The Court of Appeals disagreed, holding that none of Matt’s claims were supported by the record. In a case of nonfeasance, it said, the existence of a legal duty is critical and, unless a duty is established, Asplundh’s failure to act cannot create liability. In this case, AEP personnel testified that Asplundh had never been directed to trim trees in the area where the Phillips lived. Asplundh was permitted by its contract to patrol for danger trees only where AEP told it to do so. AEP picked those areas according to its own internal data, devoting attention to the 8% of circuits with the worst performance in the previous year. There simply was no independent decision-making or freelancing involved on Asplundh’s part. While some of Asplundh’s employees may have made suggestions at the annual planning meetings, the record reflected that the final decision was made by AEP, and there is no evidence to contradict this conclusion.
The Court of Appeals agreed with Asplundh that it could not have a duty to trim a tree in the Phillips yard unless it first had a right to do so, and there are very specific statutes that prohibit a person from cutting, removing, or injuring trees on private property. If Asplundh had no contractual authority to act as AEP’s agent and enter the area where the tree was located, the Court said, it would have been trespassing had its personnel entered the property, and would have been committing a fourth-degree misdemeanor crime and setting itself up for treble damages under O.R.C. § 901.51.
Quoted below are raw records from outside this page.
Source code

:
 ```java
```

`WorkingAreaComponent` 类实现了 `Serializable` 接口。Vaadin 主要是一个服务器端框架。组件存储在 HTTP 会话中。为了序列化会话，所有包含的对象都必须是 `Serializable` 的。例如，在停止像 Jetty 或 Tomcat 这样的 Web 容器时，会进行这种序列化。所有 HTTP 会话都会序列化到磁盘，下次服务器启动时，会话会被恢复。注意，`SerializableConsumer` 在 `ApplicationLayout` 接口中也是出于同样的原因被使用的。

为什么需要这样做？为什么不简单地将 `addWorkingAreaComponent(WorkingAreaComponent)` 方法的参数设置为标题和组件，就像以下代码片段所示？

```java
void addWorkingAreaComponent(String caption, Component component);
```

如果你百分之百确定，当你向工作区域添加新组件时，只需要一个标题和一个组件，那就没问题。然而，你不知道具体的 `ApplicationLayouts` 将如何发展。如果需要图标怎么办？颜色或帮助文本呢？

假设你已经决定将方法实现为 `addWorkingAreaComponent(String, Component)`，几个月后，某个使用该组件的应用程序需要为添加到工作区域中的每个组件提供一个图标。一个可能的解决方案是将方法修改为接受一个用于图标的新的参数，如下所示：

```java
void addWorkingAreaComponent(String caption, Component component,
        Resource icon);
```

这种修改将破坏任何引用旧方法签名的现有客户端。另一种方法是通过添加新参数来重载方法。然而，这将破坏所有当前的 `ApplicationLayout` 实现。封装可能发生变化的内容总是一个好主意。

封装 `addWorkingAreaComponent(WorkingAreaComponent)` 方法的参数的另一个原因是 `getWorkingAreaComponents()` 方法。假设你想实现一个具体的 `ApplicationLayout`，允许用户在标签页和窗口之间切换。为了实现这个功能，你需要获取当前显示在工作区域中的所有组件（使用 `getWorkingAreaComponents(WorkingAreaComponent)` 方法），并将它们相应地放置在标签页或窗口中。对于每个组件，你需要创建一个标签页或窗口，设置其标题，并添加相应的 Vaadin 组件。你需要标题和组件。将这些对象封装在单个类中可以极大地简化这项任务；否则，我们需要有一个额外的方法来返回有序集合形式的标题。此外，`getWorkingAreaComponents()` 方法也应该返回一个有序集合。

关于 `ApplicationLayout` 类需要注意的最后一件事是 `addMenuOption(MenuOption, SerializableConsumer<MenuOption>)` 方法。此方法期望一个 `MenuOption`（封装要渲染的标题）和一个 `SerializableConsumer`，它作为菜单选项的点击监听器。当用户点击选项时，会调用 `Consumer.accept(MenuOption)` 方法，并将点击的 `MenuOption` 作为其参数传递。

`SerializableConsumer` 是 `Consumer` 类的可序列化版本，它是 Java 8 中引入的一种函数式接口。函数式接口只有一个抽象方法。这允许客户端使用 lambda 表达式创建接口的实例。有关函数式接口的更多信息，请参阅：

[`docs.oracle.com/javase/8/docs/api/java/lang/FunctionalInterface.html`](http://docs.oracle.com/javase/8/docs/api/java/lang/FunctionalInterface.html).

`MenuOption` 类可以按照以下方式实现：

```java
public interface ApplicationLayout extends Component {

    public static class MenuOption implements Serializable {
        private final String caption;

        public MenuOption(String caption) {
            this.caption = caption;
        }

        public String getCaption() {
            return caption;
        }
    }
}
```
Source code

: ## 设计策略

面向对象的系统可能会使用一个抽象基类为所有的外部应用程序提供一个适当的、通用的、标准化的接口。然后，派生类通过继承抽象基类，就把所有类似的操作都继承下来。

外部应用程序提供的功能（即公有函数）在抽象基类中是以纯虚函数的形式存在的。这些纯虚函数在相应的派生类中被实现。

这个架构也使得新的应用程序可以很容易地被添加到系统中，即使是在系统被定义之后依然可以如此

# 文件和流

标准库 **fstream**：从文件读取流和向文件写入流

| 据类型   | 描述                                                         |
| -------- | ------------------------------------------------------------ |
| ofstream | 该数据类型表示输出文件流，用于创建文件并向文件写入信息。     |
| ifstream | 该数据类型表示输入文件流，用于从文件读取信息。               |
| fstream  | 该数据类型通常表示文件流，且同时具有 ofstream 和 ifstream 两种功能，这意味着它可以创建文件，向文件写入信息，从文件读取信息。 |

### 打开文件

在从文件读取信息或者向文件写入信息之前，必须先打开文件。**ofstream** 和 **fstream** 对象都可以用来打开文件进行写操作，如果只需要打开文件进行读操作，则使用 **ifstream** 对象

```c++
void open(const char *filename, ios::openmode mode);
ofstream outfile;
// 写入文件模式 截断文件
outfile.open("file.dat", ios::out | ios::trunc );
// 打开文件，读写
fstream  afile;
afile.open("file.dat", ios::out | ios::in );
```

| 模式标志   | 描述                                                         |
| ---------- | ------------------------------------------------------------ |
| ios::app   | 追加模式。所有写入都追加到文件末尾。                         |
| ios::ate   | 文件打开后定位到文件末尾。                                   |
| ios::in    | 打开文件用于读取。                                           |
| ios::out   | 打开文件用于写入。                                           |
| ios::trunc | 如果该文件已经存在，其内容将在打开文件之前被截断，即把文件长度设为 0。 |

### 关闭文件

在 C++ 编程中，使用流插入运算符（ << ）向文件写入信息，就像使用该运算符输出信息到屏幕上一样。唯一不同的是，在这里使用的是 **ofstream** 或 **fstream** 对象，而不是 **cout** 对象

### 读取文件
Matt argued that his injury was so foreseeable that the foreseeability of the injury alone created a duty for Asplundh to remove the dangerous trees. The Court rejected this argument, holding that foreseeability alone is not always sufficient to establish the existence of a duty, especially in nonfeasance situations in which the injured party is alleging that the defendant failed to affirmatively act to come to the aid of a person in danger or failed to prevent a third party from harming another. In such situations, a duty arises only if the defendant shares a “special relation” with the injured party that justifies the imposition of the duty. Here, the Court said, the alleged relationship between Asplundh and Matt “only exists by virtue of the tree-trimming contract between Asplundh and AEP. No amount of foreseeability can create a contractual duty where none otherwise exists.”
The appellate court concluded trial that Asplundh was under no contractual obligation to investigate or perform tree maintenance services in the area of the Phillips residence where the accident occurred: “Because there is no proof in this record that a duty existed,” the Court of Appeals held, “the trial court was correct in its judgment.